Santo Domingo, República Dominicana. – El Primer Tribunal Colegiado del Distrito Nacional impuso una medida de coerción consistente en una garantía económica de RD$50 millones mediante aseguradora a Antonio y Maribel Espaillat, propietarios de la discoteca Jet Set, donde murieron 236 personas el pasado 8 de abril durante un evento artístico del merenguero Rubby Pérez.
La decisión judicial también incluye impedimento de salida del país y presentación periódica ante las autoridades judiciales, como parte del proceso legal abierto por el Ministerio Público, que detuvo a los hermanos Espaillat el pasado viernes.
La jueza Fátima Veloz, luego de más de 14 horas de deliberación, decidió no imponer prisión preventiva, como había solicitado el Ministerio Público, sino optar por medidas económicas y de control judicial. El caso fue oficialmente declarado complejo, lo que permite extender los plazos procesales y habilita diligencias de investigación más amplias.

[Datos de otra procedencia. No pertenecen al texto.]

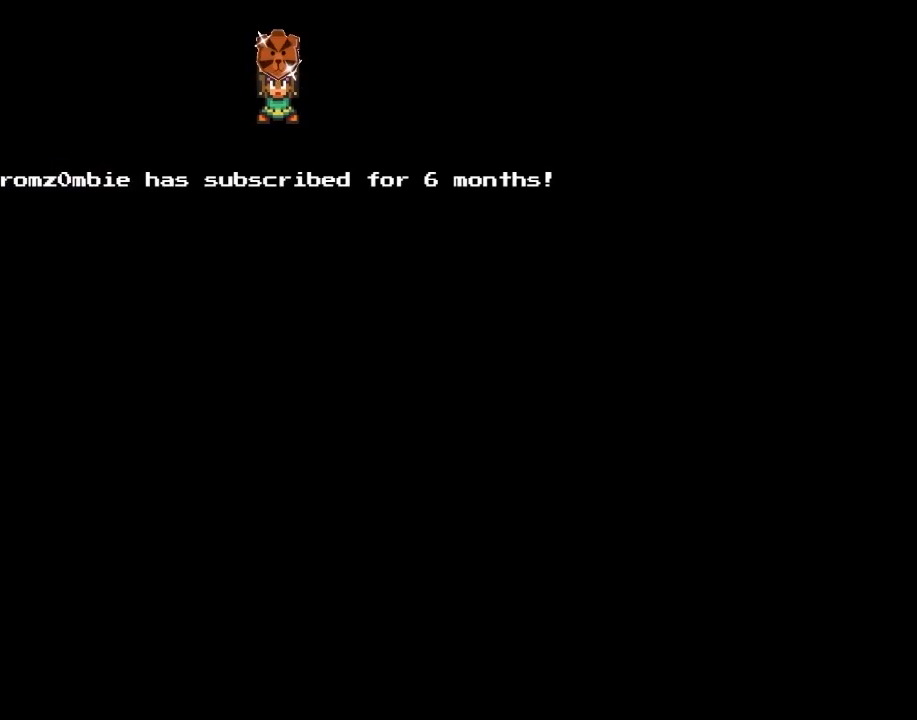
{"buttons": ["Y"], "events": [[267, "Y", "down"]]}
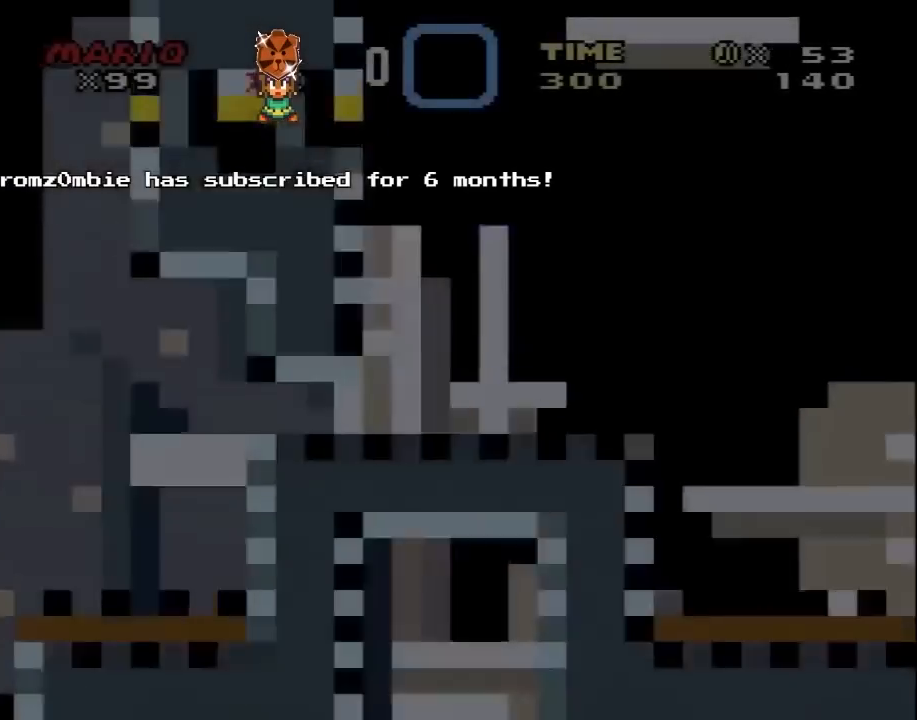
{"buttons": ["Y"], "events": []}
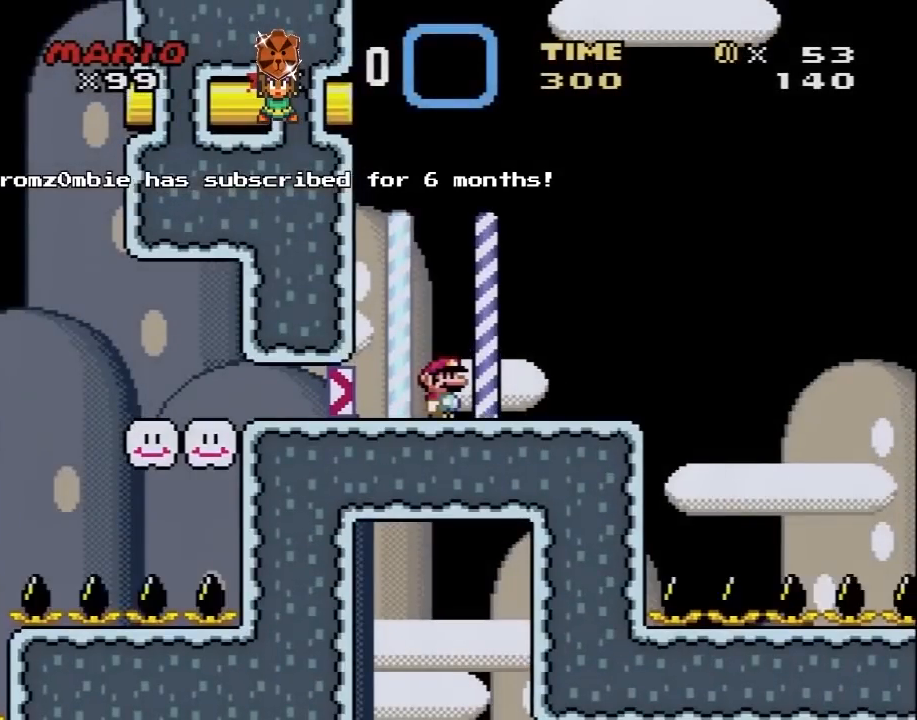
{"buttons": ["Y"], "events": []}
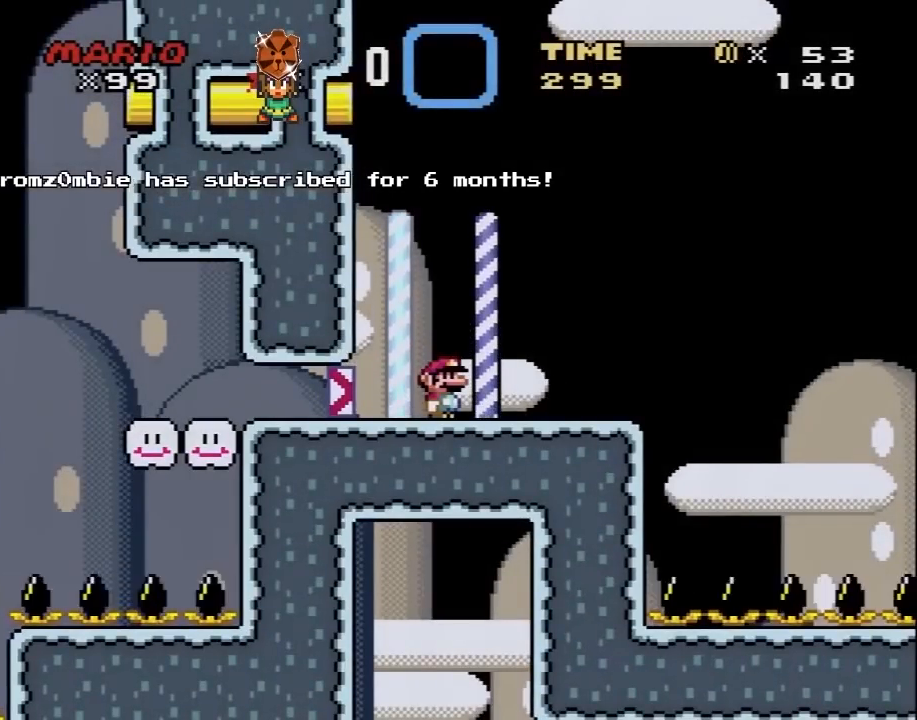
{"buttons": ["Y"], "events": []}
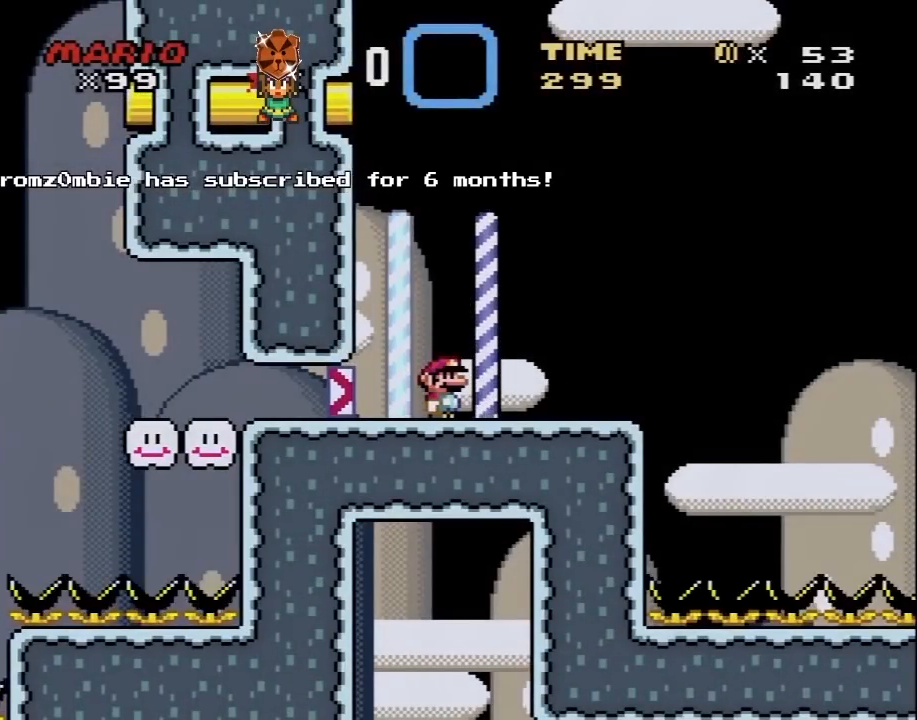
{"buttons": ["Y", "DPAD_LEFT"], "events": [[50, "DPAD_RIGHT", "down"], [350, "DPAD_RIGHT", "up"], [383, "DPAD_LEFT", "down"]]}
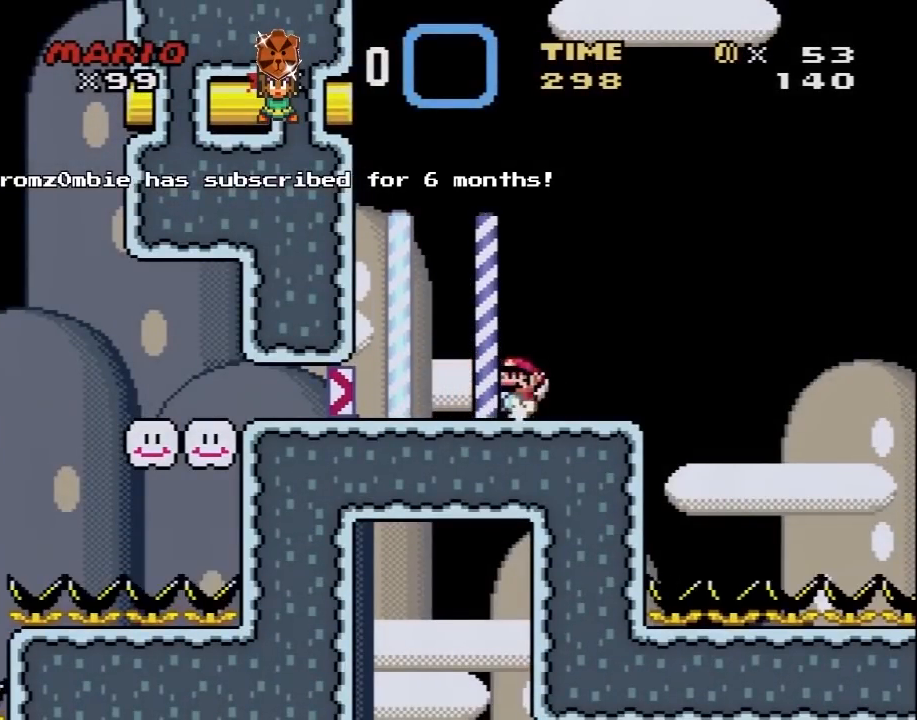
{"buttons": ["Y", "DPAD_RIGHT"], "events": [[50, "DPAD_LEFT", "up"], [100, "DPAD_RIGHT", "down"], [233, "DPAD_RIGHT", "up"], [417, "DPAD_RIGHT", "down"]]}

Reacción de víctimas y crítica al Ministerio Público
La decisión provocó inmediatas reacciones de rechazo por parte de los abogados de las víctimas y del propio Ministerio Público. El procurador adjunto Wilson Camacho, quien representó la acusación, lamentó la medida adoptada por el tribunal, mientras que varios representantes legales de familiares de los fallecidos calificaron la decisión como una afrenta al dolor colectivo.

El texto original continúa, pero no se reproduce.